Cette tension, les sprinteurs les plus retors en profitent. Le combat psychologique débute avant même le coup de feu du starter… et ne suit pas toujours les règles du fair-play.

Christine Arron se souvient que certaines de ses adversaires bougeaient volontairement pour la déstabiliser: «Forcément quand on est dans une concentration extrême de départ, on est à l'affût d'un bruit, d'un détail. Les shows d'Usain Bolt étaient hyper déstabilisants pour les autres. Moi, ça m'aurait gonflée de courir à côté d'un mec comme ça. Les femmes font moins de cirque.»

«Quand je courais avec l'Ukrainienne Zhanna Pintusevich-Block, elle tentait de me déstabiliser en crachant dans mon couloir ou en faisant des gestes. Or, sur la ligne de départ, on ne peut pas se permettre d'être concentrée une seconde sur l'autre», décrit Christine Arron, championne d'Europe du 100 mètres en 1998.

Le starter, enfin, peut prendre son temps. «Quand l'attente est longue entre le “prêts?” et le coup de pétard, on monte les fesses et on est vachement en déséquilibre, décrit la hurdleuse Laura Valette. On peut vite trembler et partir à la faute. Ça fait comme des spasmes: la jambe arrière commence à bouger toute seule.»

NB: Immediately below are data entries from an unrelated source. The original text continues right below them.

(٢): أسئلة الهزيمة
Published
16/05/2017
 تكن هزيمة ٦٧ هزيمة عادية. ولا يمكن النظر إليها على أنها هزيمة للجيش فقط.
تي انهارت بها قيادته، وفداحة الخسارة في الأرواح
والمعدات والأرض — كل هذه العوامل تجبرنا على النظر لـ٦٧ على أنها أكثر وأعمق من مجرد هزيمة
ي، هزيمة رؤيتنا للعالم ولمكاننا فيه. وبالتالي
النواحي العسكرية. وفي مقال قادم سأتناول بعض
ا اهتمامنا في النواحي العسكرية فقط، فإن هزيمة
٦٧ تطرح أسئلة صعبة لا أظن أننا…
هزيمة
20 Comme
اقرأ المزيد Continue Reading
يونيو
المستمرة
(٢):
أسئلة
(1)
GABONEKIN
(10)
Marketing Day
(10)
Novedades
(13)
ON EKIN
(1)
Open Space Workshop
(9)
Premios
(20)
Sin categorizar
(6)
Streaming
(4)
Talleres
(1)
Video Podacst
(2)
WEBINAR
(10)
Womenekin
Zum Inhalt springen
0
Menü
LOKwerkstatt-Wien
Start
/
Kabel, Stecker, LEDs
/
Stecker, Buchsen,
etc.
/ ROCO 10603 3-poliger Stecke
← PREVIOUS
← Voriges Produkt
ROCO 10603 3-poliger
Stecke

La position en déséquilibre des athlètes juste avant le coup de feu du starter, lors du meeting de Paris Indoor en février 2020. | Emeline Burckel

Sur la ligne, la tension est telle que même les plus grands sprinteurs peuvent s'impatienter. «Tout ce que je voulais, c'était entrer sur la piste et courir, a confié Usain Bolt à son agent à propos de son faux départ en 2011. Dans la chambre d'appel, je ne pouvais penser à rien d'autre qu'y aller, y aller, y aller!» «On est tellement prêts, on est tellement sous tension, qu'on part avant le coup de feu. C'est même pas mental, ça devient animal», abonde Amaury Golitin. «Qui sait, si Bolt n'avait pas fait ce faux départ, peut-être que le record du monde serait inférieur à 9”58…», se plaît à imaginer Ricky Simms, agent d'Usain Bolt

Bolt, Lemaitre, Golitin, Belocian… Pire qu'une course ratée, c'est cette frustration d'un rendez-vous manqué qui hante les athlètes après un faux départ. Tous n'ont alors qu'une seule idée en tête: retourner sur la piste. Avec le report des JO de Tokyo, Wilhem Belocian, dont le rêve s'est brisé à Rio, a encore dû patienter une saison. Cinq ans après son cauchemar brésilien, le hurdler français, qui a signé la meilleure performance européenne de l'année aux derniers championnats de France, va-t-il créer l'exploit ou laissera-t-il resurgir ses vieux démons? Seule certitude, tout se jouera en quelques millièmes de seconde.